--- Pasaje del texto ---
============

'Tres días y una vida' de Pierre Lemaitre

'Tres días y una vida' de Pierre Lemaitre

Un niño de doce años mata a un amiguito de seis y, perturbado por lo que ha hecho, esconde el cadáver

CÉSAR COCA

En un rapto de locura, un niño de doce años mata a un amiguito de seis y luego carga con el cadáver unos centenares de metros para ocultarlo en una zanja semicubierta por un gran árbol caído. Ese es el punto de arranque de la última novela de Pierre Lemaitre, ganador del Goncourt con Nos vemos allá arriba y autor de la exitosa serie policial protagonizada por Camille Verhoeven.

============

(Elementos almacenados de una colección)
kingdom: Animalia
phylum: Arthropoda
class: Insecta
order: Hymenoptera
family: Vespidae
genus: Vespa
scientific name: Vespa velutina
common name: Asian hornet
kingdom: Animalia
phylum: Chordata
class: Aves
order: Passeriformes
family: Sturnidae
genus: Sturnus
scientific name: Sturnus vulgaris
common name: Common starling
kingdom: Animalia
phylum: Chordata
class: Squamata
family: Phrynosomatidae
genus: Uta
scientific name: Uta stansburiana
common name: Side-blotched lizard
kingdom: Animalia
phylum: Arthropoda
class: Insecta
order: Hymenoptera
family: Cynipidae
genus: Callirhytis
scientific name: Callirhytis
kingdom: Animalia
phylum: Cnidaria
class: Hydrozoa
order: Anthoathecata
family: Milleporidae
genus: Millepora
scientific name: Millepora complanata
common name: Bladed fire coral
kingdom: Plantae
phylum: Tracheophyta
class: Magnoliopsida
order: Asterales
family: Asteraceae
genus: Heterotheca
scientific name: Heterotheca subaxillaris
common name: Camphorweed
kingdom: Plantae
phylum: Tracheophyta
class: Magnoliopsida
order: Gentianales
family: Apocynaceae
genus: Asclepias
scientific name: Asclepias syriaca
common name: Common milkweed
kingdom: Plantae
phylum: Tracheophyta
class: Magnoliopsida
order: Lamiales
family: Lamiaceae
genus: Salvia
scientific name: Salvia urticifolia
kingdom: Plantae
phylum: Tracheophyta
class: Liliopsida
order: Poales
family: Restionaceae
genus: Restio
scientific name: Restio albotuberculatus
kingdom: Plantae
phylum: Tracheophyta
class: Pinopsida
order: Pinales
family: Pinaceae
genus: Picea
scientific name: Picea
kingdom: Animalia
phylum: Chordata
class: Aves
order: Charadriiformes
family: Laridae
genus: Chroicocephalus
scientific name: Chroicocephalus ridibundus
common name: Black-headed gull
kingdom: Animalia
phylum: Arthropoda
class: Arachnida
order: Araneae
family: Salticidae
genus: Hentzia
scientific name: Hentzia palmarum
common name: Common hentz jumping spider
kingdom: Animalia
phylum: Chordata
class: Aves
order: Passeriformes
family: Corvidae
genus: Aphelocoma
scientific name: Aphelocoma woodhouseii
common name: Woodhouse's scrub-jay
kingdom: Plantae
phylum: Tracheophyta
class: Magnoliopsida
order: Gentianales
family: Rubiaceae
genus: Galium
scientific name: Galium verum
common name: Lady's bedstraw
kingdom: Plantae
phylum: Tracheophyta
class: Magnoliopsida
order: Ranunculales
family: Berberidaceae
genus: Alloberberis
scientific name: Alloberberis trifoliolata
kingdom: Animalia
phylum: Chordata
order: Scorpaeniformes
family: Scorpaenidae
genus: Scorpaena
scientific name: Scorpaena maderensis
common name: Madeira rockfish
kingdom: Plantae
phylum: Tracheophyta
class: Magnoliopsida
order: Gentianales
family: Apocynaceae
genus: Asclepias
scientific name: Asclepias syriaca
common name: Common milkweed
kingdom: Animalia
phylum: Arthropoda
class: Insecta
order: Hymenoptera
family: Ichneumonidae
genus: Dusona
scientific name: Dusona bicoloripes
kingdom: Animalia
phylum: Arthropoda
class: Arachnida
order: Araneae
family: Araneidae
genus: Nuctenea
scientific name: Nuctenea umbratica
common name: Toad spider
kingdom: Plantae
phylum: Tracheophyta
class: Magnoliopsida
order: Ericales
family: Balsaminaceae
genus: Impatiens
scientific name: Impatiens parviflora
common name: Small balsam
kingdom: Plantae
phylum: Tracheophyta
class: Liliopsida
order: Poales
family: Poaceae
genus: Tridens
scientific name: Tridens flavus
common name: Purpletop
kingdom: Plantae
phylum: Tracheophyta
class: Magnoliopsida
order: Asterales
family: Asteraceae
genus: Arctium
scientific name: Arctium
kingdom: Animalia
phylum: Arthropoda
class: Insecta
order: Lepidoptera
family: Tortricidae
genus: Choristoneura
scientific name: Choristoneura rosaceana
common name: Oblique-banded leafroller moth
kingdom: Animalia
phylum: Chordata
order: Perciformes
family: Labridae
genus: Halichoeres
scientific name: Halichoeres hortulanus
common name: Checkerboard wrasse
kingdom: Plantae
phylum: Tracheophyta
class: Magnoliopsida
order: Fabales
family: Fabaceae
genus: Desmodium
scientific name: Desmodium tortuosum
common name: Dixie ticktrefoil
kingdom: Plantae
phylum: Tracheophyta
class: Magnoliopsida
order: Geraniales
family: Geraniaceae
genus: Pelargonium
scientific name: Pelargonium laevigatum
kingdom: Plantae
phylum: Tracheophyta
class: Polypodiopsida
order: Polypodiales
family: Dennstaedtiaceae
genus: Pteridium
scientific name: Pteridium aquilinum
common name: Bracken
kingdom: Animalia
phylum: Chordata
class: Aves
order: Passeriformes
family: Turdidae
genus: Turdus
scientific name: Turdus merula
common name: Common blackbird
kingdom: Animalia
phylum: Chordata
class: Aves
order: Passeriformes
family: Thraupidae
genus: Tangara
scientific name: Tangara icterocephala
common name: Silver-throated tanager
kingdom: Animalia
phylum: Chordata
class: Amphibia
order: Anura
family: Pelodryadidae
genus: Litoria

============

--- Tareas por realizar ---
1. Indique si cada afirmación concuerda con el texto sobre 'Tres días y una vida': (a) el niño que comete el crimen tiene doce años; (b) el niño esconde el cadáver en un río; (c) Pierre Lemaitre ganó el Goncourt con 'Tres días y una vida'. Responda sí o no y cite las palabras del texto que lo deciden.
2. Reproduzca al pie de la letra el fragmento del texto sobre 'Tres días y una vida' que empieza en "En un rapto" y termina en "por Camille Verhoeven.".

--- Respuestas en orden ---
1.
(a) Sí: "un niño de doce años mata a un amiguito de seis".
(b) No: "para ocultarlo en una zanja semicubierta por un gran árbol caído".
(c) No: "ganador del Goncourt con Nos vemos allá arriba".

2.
En un rapto de locura, un niño de doce años mata a un amiguito de seis y luego carga con el cadáver unos centenares de metros para ocultarlo en una zanja semicubierta por un gran árbol caído. Ese es el punto de arranque de la última novela de Pierre Lemaitre, ganador del Goncourt con Nos vemos allá arriba y autor de la exitosa serie policial protagonizada por Camille Verhoeven.